We need to find first negative term of the A.P.
a = 121
Now,
Common difference (d) = a₁ - a
= 117 - 121 = -4
Now, we need to find the first negative term,
a_n < 0
121 + (n - 1)(-4) < 0
121 - 4n + 4 < 0
125 - 4n < 0
4n > 125
Further simplifying, we get,
n > 125/4
n > 31(1/4)
n ≥ 32 (as n is a natural number)
Thus, n = 32
Therefore, the first negative term is the 32^nd term of the given A.P.

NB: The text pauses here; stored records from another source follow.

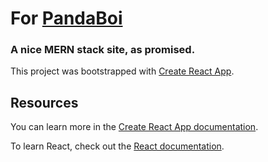 # For [PandaBoi](https://github.com/SatanPanda)

### A nice MERN stack site, as promised.

This project was bootstrapped with [Create React App](https://github.com/facebook/create-react-app).

## Resources

You can learn more in the [Create React App documentation](https://facebook.github.io/create-react-app/docs/getting-started).

To learn React, check out the [React documentation](https://reactjs.org/).
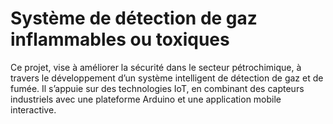 # Système de détection de gaz inflammables ou toxiques
Ce projet, vise à améliorer la sécurité dans le secteur pétrochimique, à travers le développement d’un système intelligent de détection de gaz et de fumée. Il s’appuie sur des technologies IoT, en combinant des capteurs industriels avec une plateforme Arduino et une application mobile interactive.
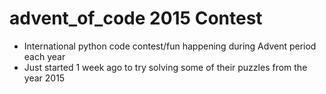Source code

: # advent_of_code 2015 Contest
- International python code contest/fun happening during Advent period each year 
- Just started 1 week ago to try solving some of their puzzles from the year 2015
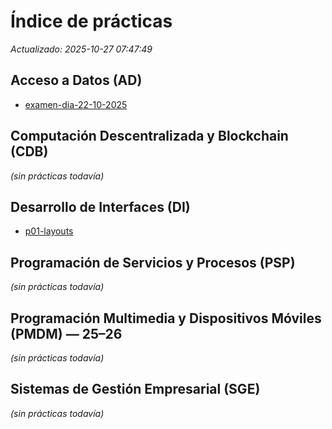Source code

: <!-- Archivo generado automáticamente. Edita las prácticas en sus carpetas. -->
# Índice de prácticas

_Actualizado: 2025-10-27 07:47:49_

## Acceso a Datos (AD)

- [examen-dia-22-10-2025](01-acceso-datos//practicas/examen-dia-22-10-2025/README.md)

## Computación Descentralizada y Blockchain (CDB)

*(sin prácticas todavía)*

## Desarrollo de Interfaces (DI)

- [p01-layouts](03-desarrollo-interfaces//practicas/p01-layouts/README.md)

## Programación de Servicios y Procesos (PSP)

*(sin prácticas todavía)*

## Programación Multimedia y Dispositivos Móviles (PMDM) — 25–26

*(sin prácticas todavía)*

## Sistemas de Gestión Empresarial (SGE)

*(sin prácticas todavía)*

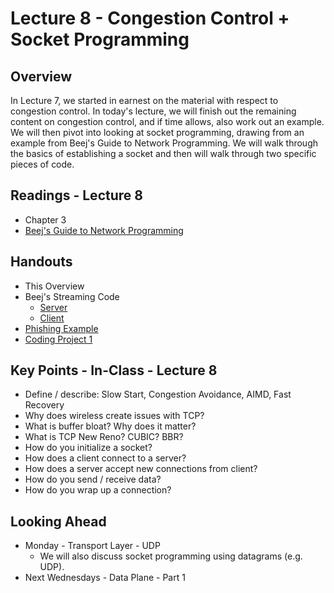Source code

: # Lecture 8 - Congestion Control + Socket Programming

## Overview

In Lecture 7, we started in earnest on the material with respect to congestion control.  In today's lecture, we will finish out the remaining content on congestion control, and if time allows, also work out an example.  We will then pivot into looking at socket programming, drawing from an example from Beej's Guide to Network Programming.  We will walk through the basics of establishing a socket and then will walk through two specific pieces of code.

## Readings - Lecture 8

* Chapter 3
* [Beej's Guide to Network Programming](https://beej.us/guide/bgnet/)

## Handouts

* This Overview
* Beej's Streaming Code
   * [Server](./lecture-08/server.c)
   * [Client](./lecture-08/client.c)
* [Phishing Example](./lecture-08/Phishing-Example.eml)
* [Coding Project 1](../cp1/part1.md)

## Key Points - In-Class - Lecture 8

* Define / describe: Slow Start, Congestion Avoidance, AIMD, Fast Recovery
* Why does wireless create issues with TCP?
* What is buffer bloat? Why does it matter?
* What is TCP New Reno? CUBIC? BBR?
* How do you initialize a socket?
* How does a client connect to a server?
* How does a server accept new connections from client?
* How do you send / receive data?
* How do you wrap up a connection?

## Looking Ahead

* Monday - Transport Layer - UDP
   * We will also discuss socket programming using datagrams (e.g. UDP).
* Next Wednesdays - Data Plane - Part 1
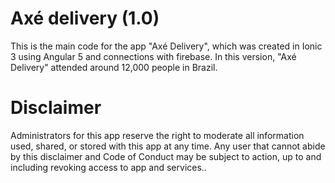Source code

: # Axé delivery (1.0)

This is the main code for the app "Axé Delivery", which was created in Ionic 3 using Angular 5 and connections with firebase.
In this version, "Axé Delivery" attended around 12,000 people in Brazil.

# Disclaimer

Administrators for this app reserve the right to moderate all information used, shared, or stored with this app at any time. Any user that cannot abide by this disclaimer and Code of Conduct may be subject to action, up to and including revoking access to app and services..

(vi)  –7, –12, –17, –22,...
Given:
Given:
a = −7
d = −12 − (−7)  
= −12 + 7 = −5
a_n = −82
Now,
a_n = a + (n − 1)d
⇒ −82 = −7 + (n − 1)(−5)
⇒ −82 = −7 − 5n + 5
⇒ −82 = −2 − 5n
⇒ −82 + 2 = −5n
⇒ −80 = −5n
⇒ n = −80/−5
⇒ n = 16
Hence, 16^th term of the A.P. is −82.
If a_n = −100
a_n = a + (n − 1)d
⇒ −100 = −7 + (n − 1)(−5)
⇒ −100 = −7 − 5n + 5
⇒ −100 = −2 − 5n
⇒ −100 + 2 = −5n
⇒ −98 = −5n
⇒ n = -98/-5
⇒ n =19.6 which is not possible since n is a natural number.
Hence, −100 is not the term of this A.P.